Jennifer Aniston on How #MeToo Inspired The Concept of 'The Morning Show'

Aniston describes her and Witherspoon coming together to help steer this vision as an exciting point in both of their careers. "We've known each other throughout the years," Aniston says of the time period between Witherspoon's Friends cameo (as Rachel Green's spoiled sister) to now.

JR
ET Canada

Even though the first-hand reviews of Apple TV's mega show, The Morning Show hasn't been too encouraging but not many can deny that the show will indeed be a rating-grabber and an instant attraction for sure. Nevertheless, one of the key concept of the show surrounds around the #MeToo movement and in a recent interview with The Hollywood Reporter, Jennifer Aniston and Reese Witherspoon talked about how the movement empowered the show and the main concept around it.

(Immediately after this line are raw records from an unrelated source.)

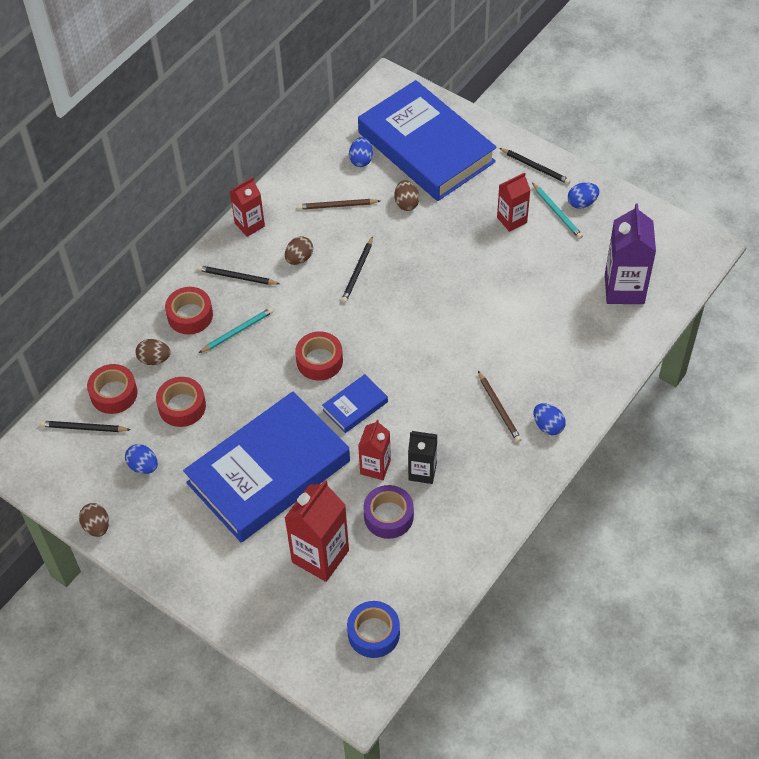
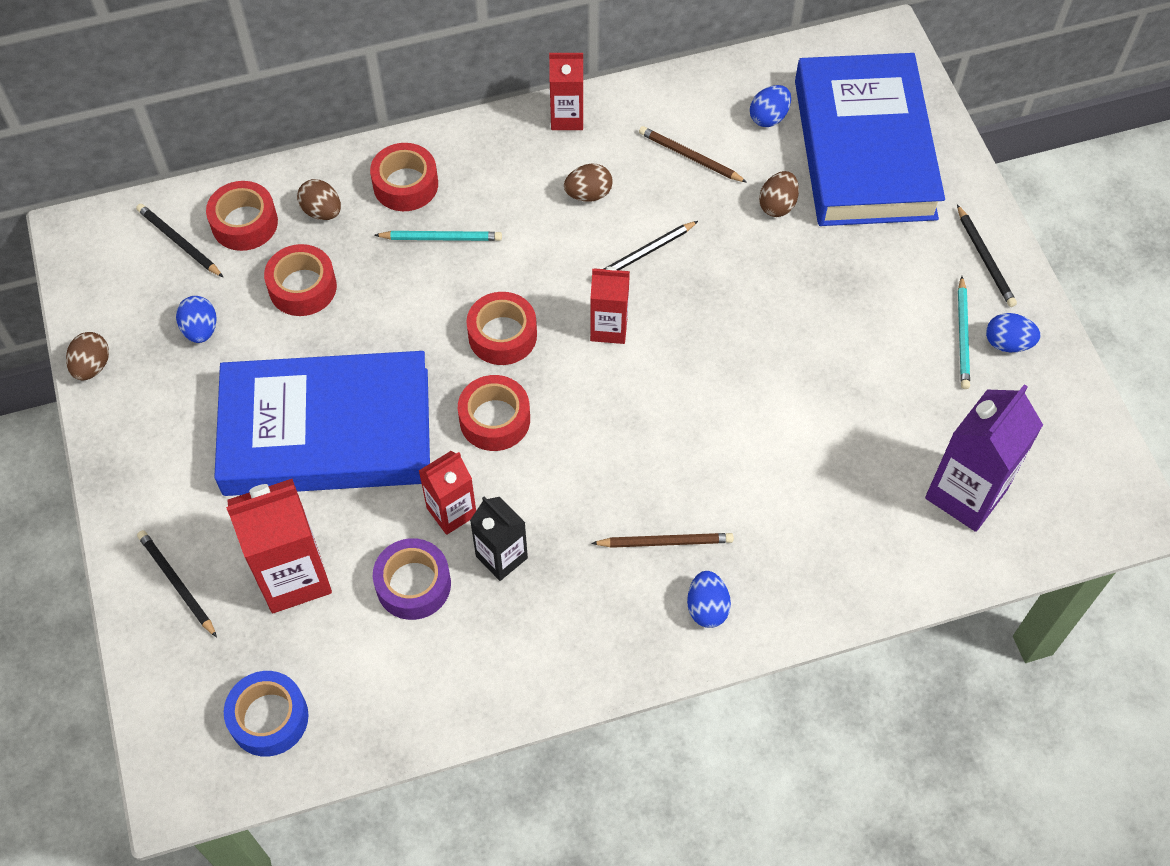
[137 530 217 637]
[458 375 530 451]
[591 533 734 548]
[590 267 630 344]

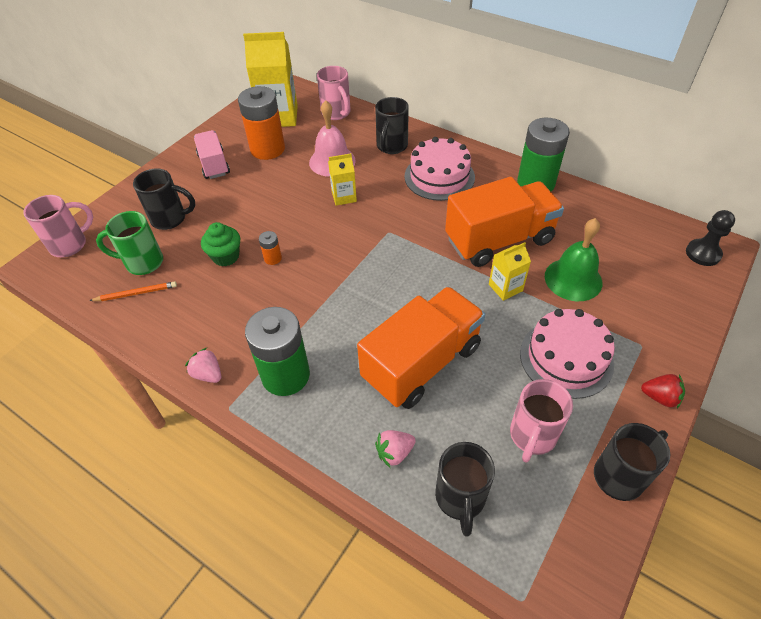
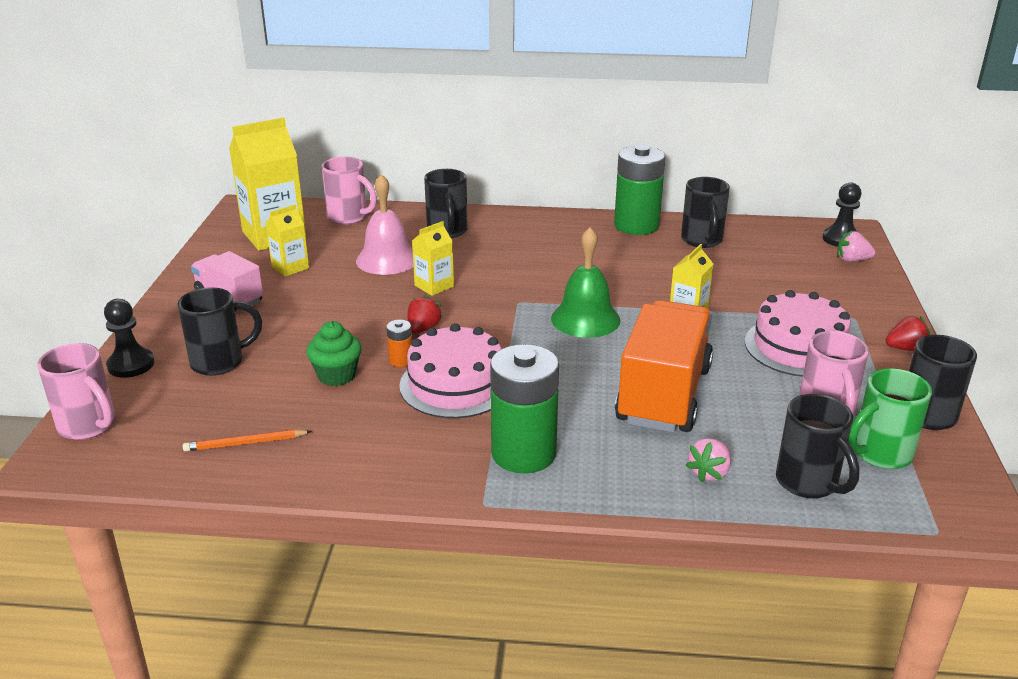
[37 343 116 440]
[183 429 312 452]
[848 368 932 469]
[837 231 875 262]
[265 204 309 277]
[399 323 501 418]
[445 177 564 267] (first image)
[551 227 621 338]
[104 299 154 378]
[408 295 443 334]
[681 177 730 248]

As The Hollywood Reporter has reported, The Morning Show's journey to the screen has certainly been a journey. After outbidding Netflix for Jennifer Aniston's return to television, the soapy morning-show drama, which sees Aniston co-starring with fellow exec producer Reese Witherspoon, changed showrunners after the explosion of the #MeToo movement later that year. Kerry Ehrin, whose credits include Friday Night Lights, Parenthood and Bates Motel, was brought in to rewrite the script and steer the show as someone who could authentically present a woman's experience. 

The show's new leader and the explosion of the #MeToo era gave Aniston and Witherspoon the chance to truly be heard when it came to the hands-on approach they have adopted with their characters — longtime Morning Show anchor Alex Levy (Aniston), whose co-anchor (Steve Carell) has just been terminated over sexual misconduct allegations, and rising star reporter Bradley Jackson (Witherspoon) — and the show overall. 

"We had to deal with this idea that the entire system changed," Witherspoon tells THR when speaking at the NYC premiere at Lincoln Center. "People who were in power were getting fired and then people who were sort of next in line, who never thought that they would have power, were suddenly empowered. And I think that’s happening in corporations all over America where people are figuring out what their new role is."

Aniston describes her and Witherspoon coming together to help steer this vision as an exciting point in both of their careers. "We've known each other throughout the years," Aniston says of the time period between Witherspoon's Friends cameo (as Rachel Green's spoiled sister) to now. "It was wonderful to see, first of all, all that she has done over the years and then to meet where we have now come, after all that we have done together — it was really just exciting."

The Morning Show is a production collaboration between Aniston's Echo Films banner, Witherspoon's Hello Sunshine and Michael Ellenberg of Media Res. Witherspoon says, "We’re kind of in a new place in our careers where we’re actually getting to produce this material and get a lot of creative input, and we have a lot of experience." Aniston finishes her sentence, "And be heard and taken seriously, as that’s what the goal is."

"I wanted it to be heartbreaking and funny. That was really the goal in terms of tone," Ehrin tells THR of what she set out to accomplish from the get-go. "I wanted it to be a fun destination, even though it was telling, sometimes, sad or dark stories. I wanted it to be a place that people wanted to come to because the characters are so real and engaging, and they’re people you want to be with."

Much of the cast in attendance echoed the show's nuanced portrayal of the post-#MeToo era, particularly in the many female characters who are introduced at different stages of the Morning Show's corporate ladder.

The Morning Show also follows Mitch after his ouster and the likable Carell brings an element of humanity to a character that viewers would go into the series thinking they should hate. Of the risk of diving into that gray area, Ehrin urges, "It’s 10 episodes, so you have to watch the whole thing to see where we’re going. And I think that everyone in the story is very nuanced. Very grounded."

And while season two, as THR reported, will move beyond Mitch, Ehrin is already thinking about the long-term potential of the series. "I’m in the writers room and we have the tentpoles of where we’re going [for season two] and then we’re just figuring out how we’re driving to those destinations," she says. "I think it has a life in it that could go on for a while."